Assembled at Assembly Row
On My Radar

Peanuts4Peanuts

There's an ambitious new start-up in Boston that I'd like to share with you: Peanuts4Peanuts. It's the brainchild of my colleague Kendra Wilkins and her roommate Lizzie Faust, pictured here:

K&Lp4p

Lizzie is an economic consultant who spent time in Haiti recently and was moved by the plight of malnourished children there (shockingly, over 80,000 of them die annually). Her travels included a trip to a medicinal peanut butter operation, where she learned that peanut butter provides hungry children with vital nutrients to support growth and a healthy immune system.
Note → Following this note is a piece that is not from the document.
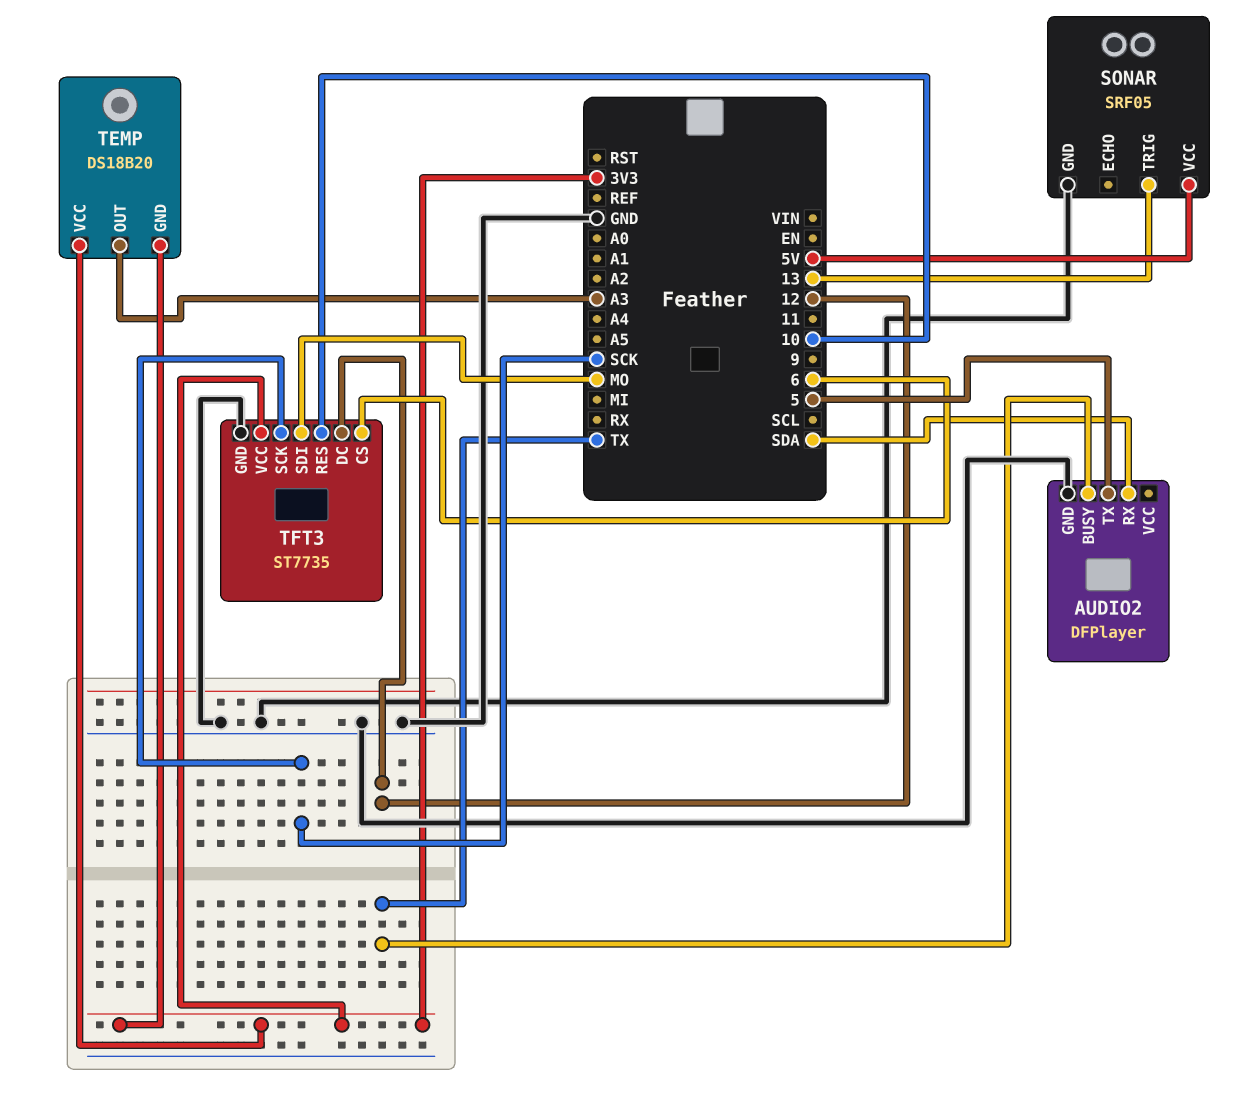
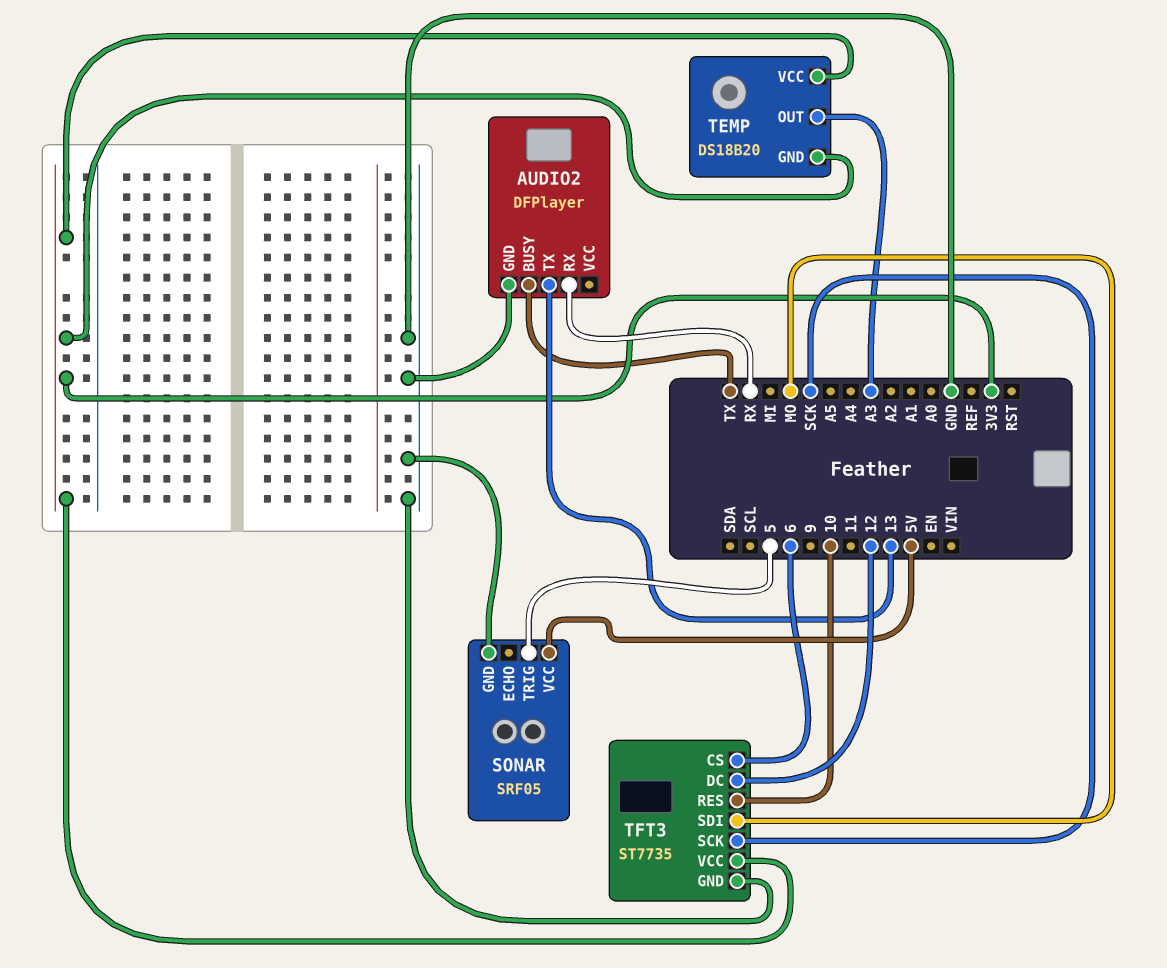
AUDIO2 pin RX: SDA -> RX
AUDIO2 pin TX: 5 -> 13
SONAR pin TRIG: 13 -> 5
In fact, after 6 to 8 weeks of treatment with medicinal peanut butter, 85% of children recover (compared to the 25% recovery rate with older, milk-based treatment methods). Peanut butter is known as Ready-To-Use Therapeutic Food because it does not require water or preparation, key to adoption in developing countries.

Eager to help get this medicinal peanut better into the hands (and bellies) of more hungy children, Lizzie and Kendra have borrowed a page from the Toms Shoes social enterprise playbook: for each jar of Peanuts4Peanuts peanut butter sold in the US, a malnourished child in Haiti will receive a 3.2 oz. serving of medicinal peanut butter.

Here they are explaining the program themselves:

Kendra and Lizzie already have some local stores lined up to sell their product, they just need some additional funding to make it happen. So they are using the popular the crowd-sourced funding platform indigogo to raise money to support peanut butter production here in the Boston area, as well as product labeling, storage, transportation, and marketing materials.

They are just $3,270 and 5-days shy of reaching their campaign goal of  $16,000 by September 13th (the campaign only receives funds if it meets its monetary goal by that date), so please consider supporting them by making a donation (and getting some swag!), liking them on Facebook, following them on Pinterest, or simply spreading the word.

Later this month, Kendra and Lizzie will embark upon a 7-week entrepreneurship program at Draper University in Silicon Valley, a boarding school created by venture capitalist Tim Draper to encourage proactive entrepreneurship among 18-24 year olds. There, they'll receive mentoring and coaching from experts, plus an opportunity to pitch for funding from Silicon Valley VCs. It's a fantastic opportunity for two young women that are doing a fantastic thing. Good luck, ladies!

Comments

jamesdouglas

What a wonderful idea with the medicinal peanut butter. I hope more malnourished kids can be helped through you.